Tucking those finely pointed wings into a deep wedge shape, they can create a magnificent dive, practically slicing through the air. When engaged in a vertical dive, the peregrine falcon is the fastest bird – actually, the fastest animal - on the planet, hitting speeds in excess of 200 miles an hour. When not in a dive, they can still reach 60 mph.
Conversely, hawks have rounder wings which are wider at their base where they connect to the body, and are also much shorter compared to a falcon. Hawks tend to be more woodland-based birds, using a hidden perch as their vantage point to spy on potential prey, making fast and unexpected dashes from the cover of foliage to snatch their prey with their feet.
As their wings have more surface area than a falcon’s, they intersperse their longer wingbeats with glides, making them much slower in flight. But what they lack in speed, they gain in agility: with their longer tails and shorter wings, they are exceptionally adept at moving through the branches and leaves of forests and shrubbery.
Perhaps the best way to tell these birds apart is how they fly.
Eagles, with their wide, long and large wings, are the experts in soaring and gliding, locking their wings out to their sides with a special tendon making them rigid as planks, and their wings end with distinct, separated feathers referred to as fingers in field guides, which allow them to manoeuvre more precisely to gain a better view. They fly with measured and low wingbeats to gain that height and survey all that cowers before them from above.
Body image
If you are lucky enough to get a good view of a stationary bird of prey, how can you tell them apart when they are just sitting there?

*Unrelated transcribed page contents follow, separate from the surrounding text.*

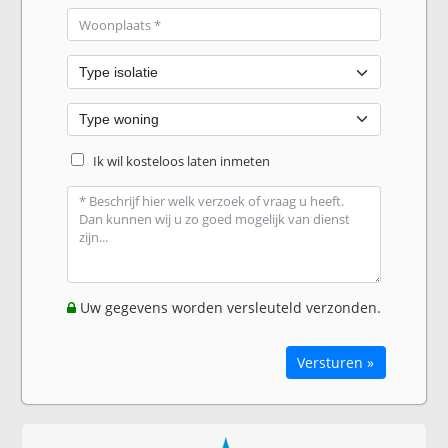
Ik wil kosteloos laten inmeten
Uw gegevens worden versleuteld verzonden.
Versturen »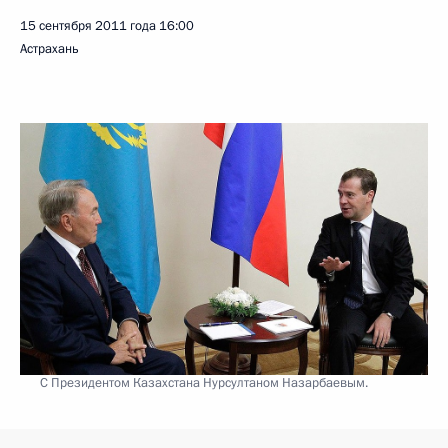
15 сентября 2011 года
16:00
Астрахань
С Президентом Казахстана Нурсултаном Назарбаевым.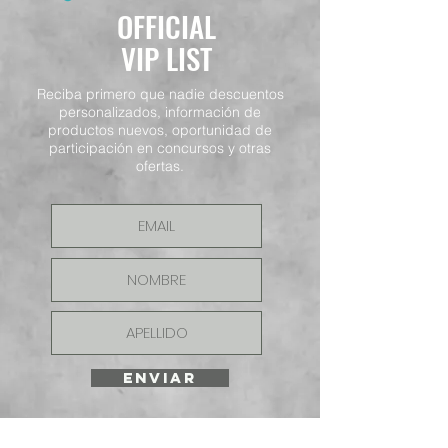
OFFICIAL
VIP LIST
Reciba primero que nadie descuentos
personalizados, información de
productos nuevos, oportunidad de
participación en concursos y otras
ofertas.
ENVIAR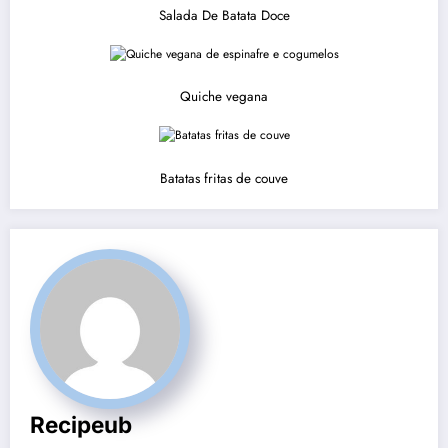
Salada De Batata Doce
Quiche vegana
Batatas fritas de couve
Recipeub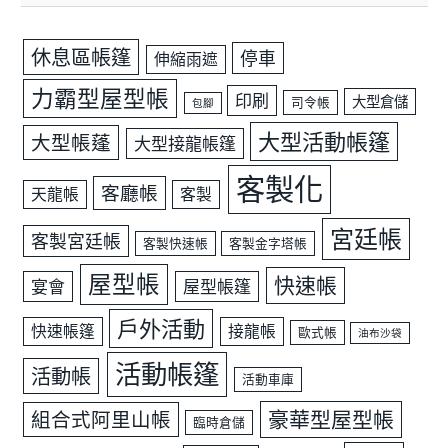
休息區帳篷
停車
伸縮雨遮
力霸型屋型帳
印刷
大型倉儲
司令帳
包腳
大型活動帳篷
大型帳蓬
大型接龍帳篷
客製化
客廳帳
天龍帳
客製
宮廷帳
客製宮廷帳
客製快速帳
客製金字塔帳
屋型帳
快速帳
宴會
屋型帳篷
戶外活動
快速帳篷
接龍帳
歐式帳
油布沙袋
活動帳篷
活動帳
活動車庫
豪華型屋型帳
組合式阿里山帳
臨時倉儲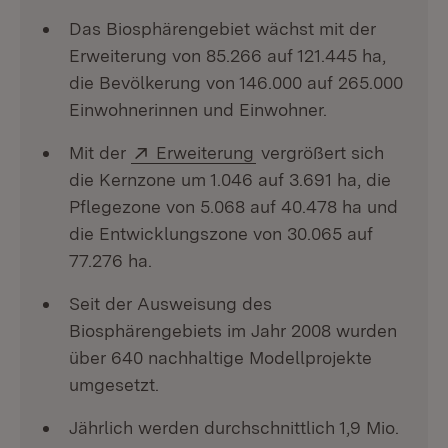
Das Biosphärengebiet wächst mit der
Erweiterung von 85.266 auf 121.445 ha,
die Bevölkerung von 146.000 auf 265.000
Einwohnerinnen und Einwohner.
Extern:
(Öffnet in neuem Fenste
Mit der
Erweiterung
vergrößert sich
die Kernzone um 1.046 auf 3.691 ha, die
Pflegezone von 5.068 auf 40.478 ha und
die Entwicklungszone von 30.065 auf
77.276 ha.
Seit der Ausweisung des
Biosphärengebiets im Jahr 2008 wurden
über 640 nachhaltige Modellprojekte
umgesetzt.
Jährlich werden durchschnittlich 1,9 Mio.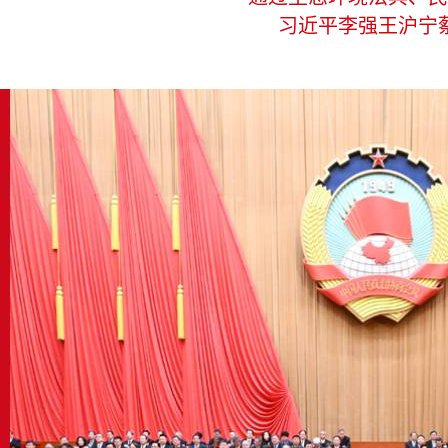
习近平李强王沪宁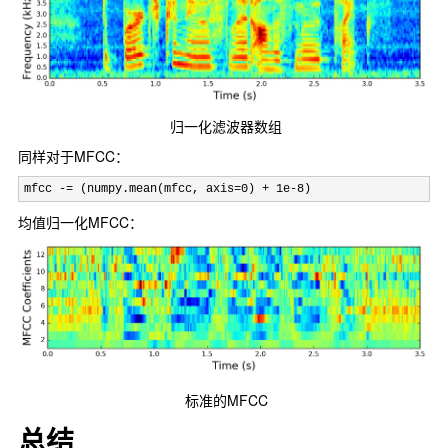
归一化滤波器数组
同样对于MFCC：
mfcc -= (numpy.mean(mfcc, axis=0) + 1e-8)
均值归一化MFCC：
标准的MFCC
总结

Another excellent identifier of falcons with respect to hawks and eagles, is something called the suborbital ridge.
If they are sleek, slender but small, this will normally be a falcon. Topped with a small rounded and slightly set-backhead, their beaks are usually wide at the base and short overall, and will end in the distinct overlapping hook that also exhibits a small and often pointed undulation along the side of the beak before the hook, called a tomial tooth, which sits in a corresponding notch on the lower beak.
Hawks have longer, sleek heads whose beaks are also longer, ending with the same dangerous hook but this time there is no extra “tooth” and therefore no notch, just a longer lower jaw that tapers to rest underneath the arch of the hook. The same goes for eagles, but another excellent identifier of falcons with respect to hawks and eagles, is something called the suborbital ridge. Hawks and eagles have a more pronounced “eyebrow”, giving them that fierce, focused look. As they fly slower, they use height to their advantage in terms of surveying, which puts them relatively nearer the sun, so this ridge helps to shade the eye.
Falcons lack the harsher definition to their ridge, and instead have something called a malar stripe, a dark stripe either side of their head that passes under the eye. This cuts down the glare of the daylight instead, and is mimicked by footballers and Hollywood mercenary types who smear black paint under their eyes to help in the same way. This mark is very noticeable on most falcons, like the peregrine but also kestrels and hobbies.
Always magnificent to see, learning how to identify these incredible birds will add to the joy of your experience, and maybe one day instead of ignoring a distant egret, you’ll witness one of the rarestglimpses of hunting life possible.